Evolution works by failure. Evolution works by constantly experimenting, and the experiments that work are repeated, and out of these come both extinctions and population explosions. Evolution has ceased to function in the world of banking because failure is not allowed. Banks may say their service has evolved, but they are not using the word in its correct sense. And as a result their public is the loser.

But the question is this: if evolution had been allowed to work with banks, and in 2008 they had been allowed to fail, what would have emerged in the vacuum that was left? It is actually almost impossible to predict what New Banks version 2.0 would have looked like.
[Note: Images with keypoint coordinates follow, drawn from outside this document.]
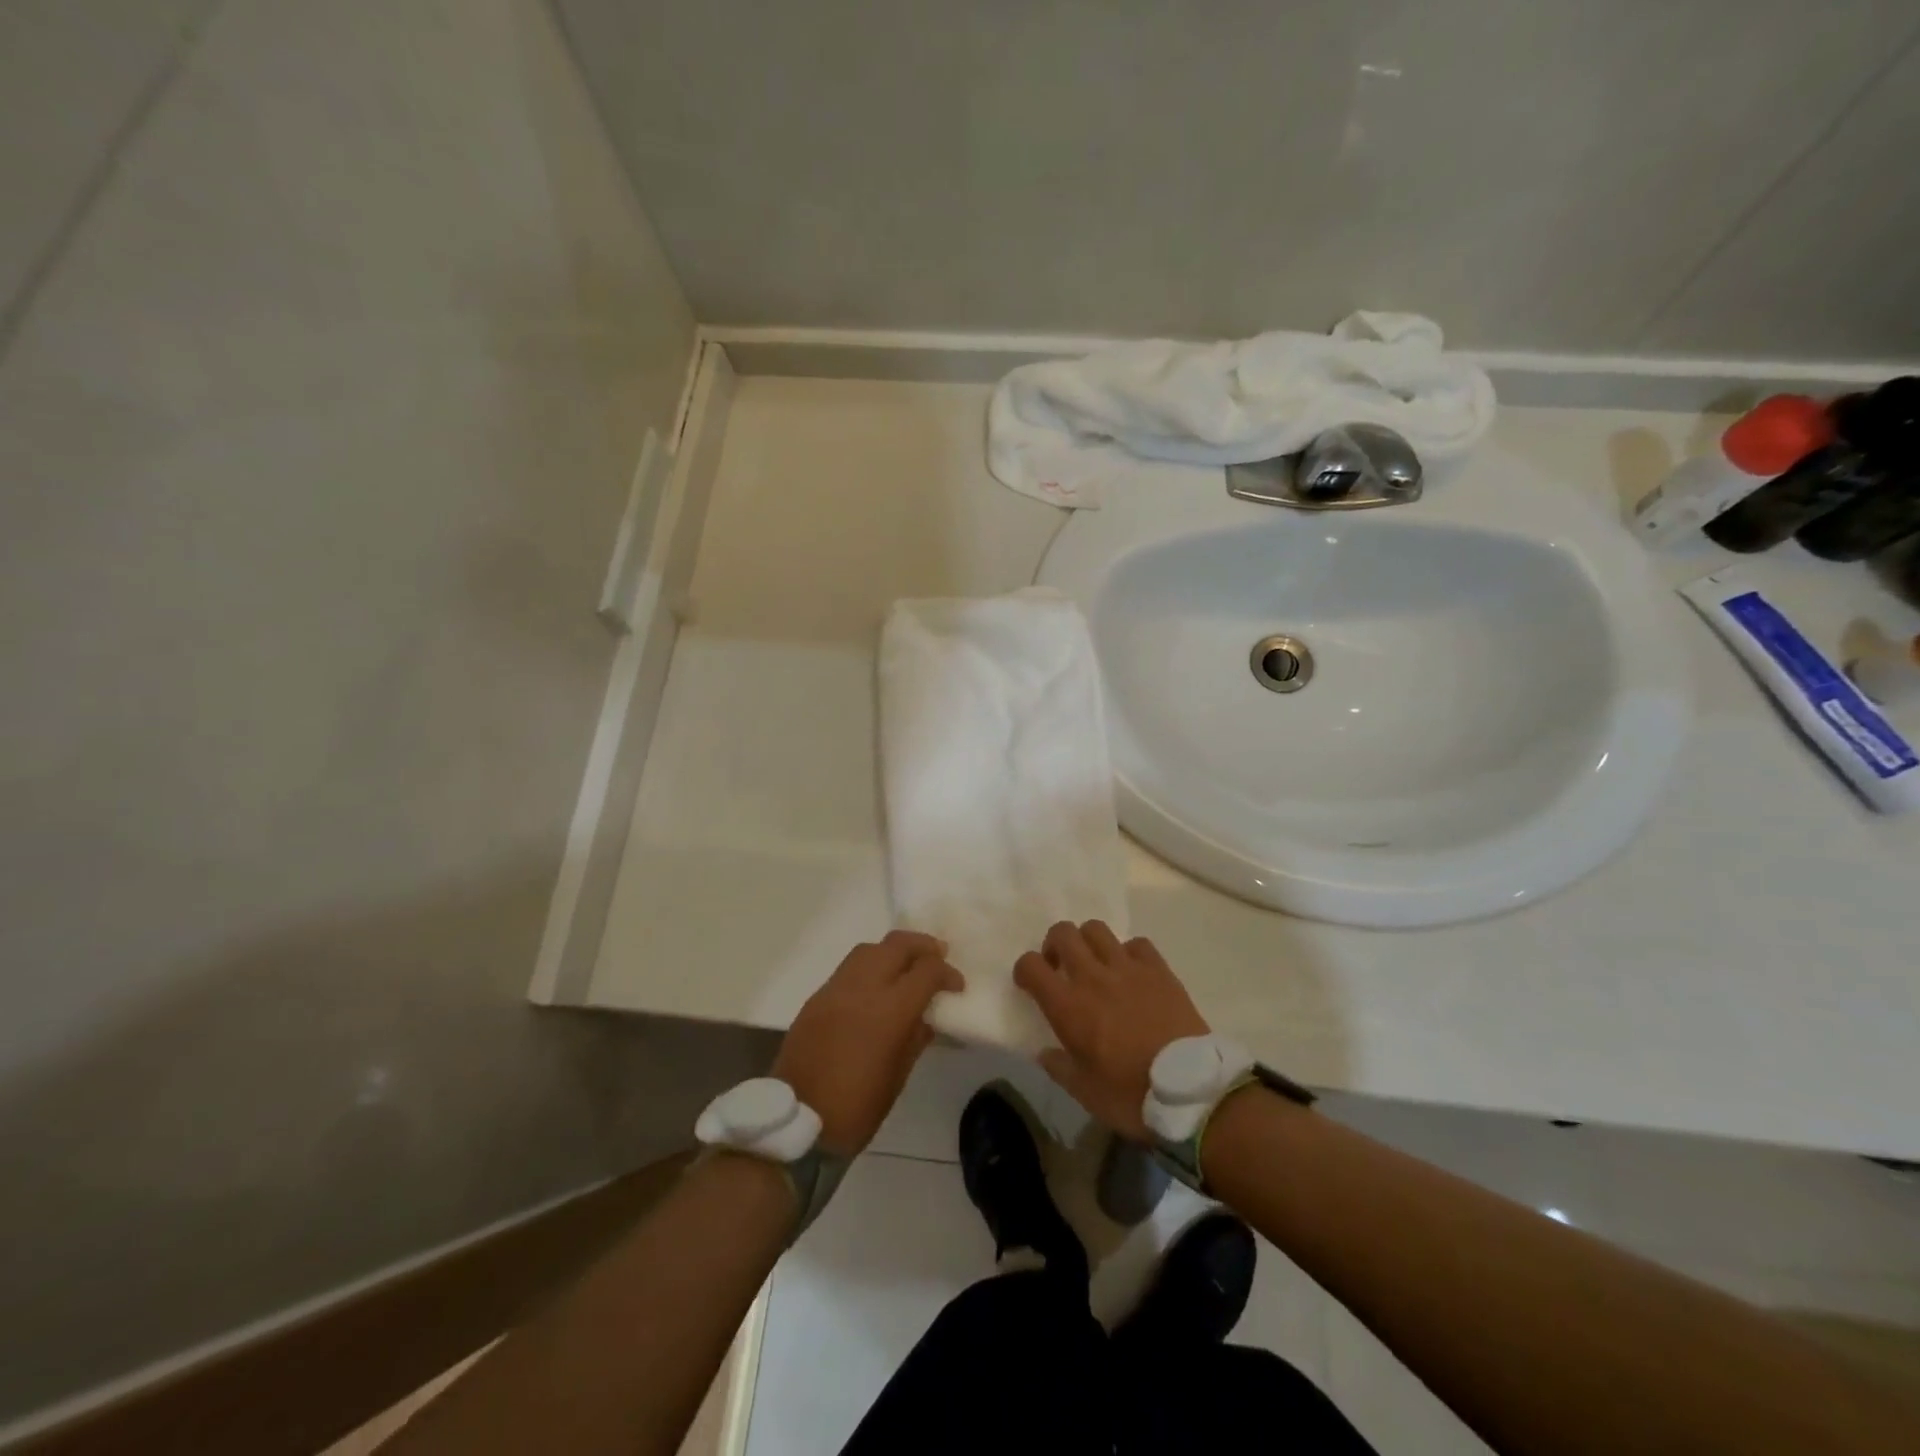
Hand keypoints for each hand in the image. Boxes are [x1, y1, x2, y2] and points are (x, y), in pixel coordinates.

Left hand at [773, 931, 963, 1155]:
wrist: (795, 1119)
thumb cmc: (856, 1107)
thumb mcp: (898, 1076)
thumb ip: (915, 1038)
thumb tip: (926, 1017)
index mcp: (890, 1011)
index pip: (926, 970)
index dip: (947, 973)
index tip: (956, 985)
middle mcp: (863, 988)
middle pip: (897, 945)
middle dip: (923, 946)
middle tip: (937, 957)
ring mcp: (836, 988)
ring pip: (870, 949)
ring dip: (894, 951)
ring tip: (907, 966)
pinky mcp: (817, 996)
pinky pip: (849, 968)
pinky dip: (870, 966)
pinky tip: (876, 985)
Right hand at [1014, 921, 1208, 1140]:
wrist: (1191, 1090)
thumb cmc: (1130, 1095)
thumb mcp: (1085, 1093)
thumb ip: (1059, 1068)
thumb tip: (1045, 1052)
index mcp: (1068, 1006)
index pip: (1030, 965)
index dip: (1024, 970)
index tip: (1030, 984)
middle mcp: (1093, 977)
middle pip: (1063, 933)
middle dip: (1054, 944)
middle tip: (1061, 967)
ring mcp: (1128, 968)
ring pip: (1097, 929)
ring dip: (1089, 942)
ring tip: (1095, 964)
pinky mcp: (1158, 969)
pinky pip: (1136, 943)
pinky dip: (1128, 952)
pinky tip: (1132, 972)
But now, despite the fact that banks required billions of government money in order to survive, we are seeing a new generation of banks evolve anyway.

Today Metro bank opened its doors in Holborn, London. As you know, Tesco and Virgin have plans for a network of High Street banks.

And while this column is a fan of the Internet, we would say that the Net sometimes feels like a force for making things worse. Does anyone like dealing with call centres? And the bigger the Internet brand, the harder the company is to deal with on individual basis. If you are a business with a gripe against Google, you stand no chance whatsoever of getting the company to listen to you. If you are selling a book over Amazon, and are not happy with the service – well, that’s just too bad. But does anything top the banks for making things less personal?

If you are of a certain age, you may recall a TV advert back in the 1980s for Barclays, portraying a nightmarish scene from the future in which some hapless individual battles with robots and computers when all he wants is “to talk to someone”. If you have seen the film Blade Runner, you may get a feel for the atmosphere created in the ad. In fact, it was directed by Ridley Scott – director of Blade Runner. See Barclays Blader Runner ad

It’s all a tad ironic, because these days Barclays is one of the worst offenders. A quarter of a century on and the impersonal world those ads prophesied seems to have come true.

And so it is that Metro will offer a branch service which is open 12 hours a day during the week, from 8am to 6pm on Saturdays, and High Street hours on a Sunday. It will be possible to go the bank and open an account within 20 minutes, have your new card printed on the spot. Local businesses will have a local business adviser who will be able to make decisions. But above all, the bank’s customers will be able to talk to someone, in person, and if they are regular customers, they will be able to talk to people they recognise from previous visits.

In short, a return to old-fashioned banking, with a kind of twenty-first century Captain Mainwaring in the manager’s office, but working longer hours.

There’s a snag. Service costs money.

Apparently none of Metro’s products show up in best buy, top ten tables. The bank does not vary the prices it charges customers according to their risk profile. This of course is precisely what people have been calling out for. But also it does mean, or so David Black From Defaqto has suggested, customers will be turned away from the bank.

And that really is the point. Banks have become impersonal beasts, in which all decisions seem to be made by computer. But this has resulted in cheaper banking. We long for a return to old-fashioned banking that puts the needs of customers first, offers a personal service, but at the same time follows twenty-first century practice in terms of trading hours. But in reality such a service comes at a price, and it remains to be seen whether we are willing to pay for it.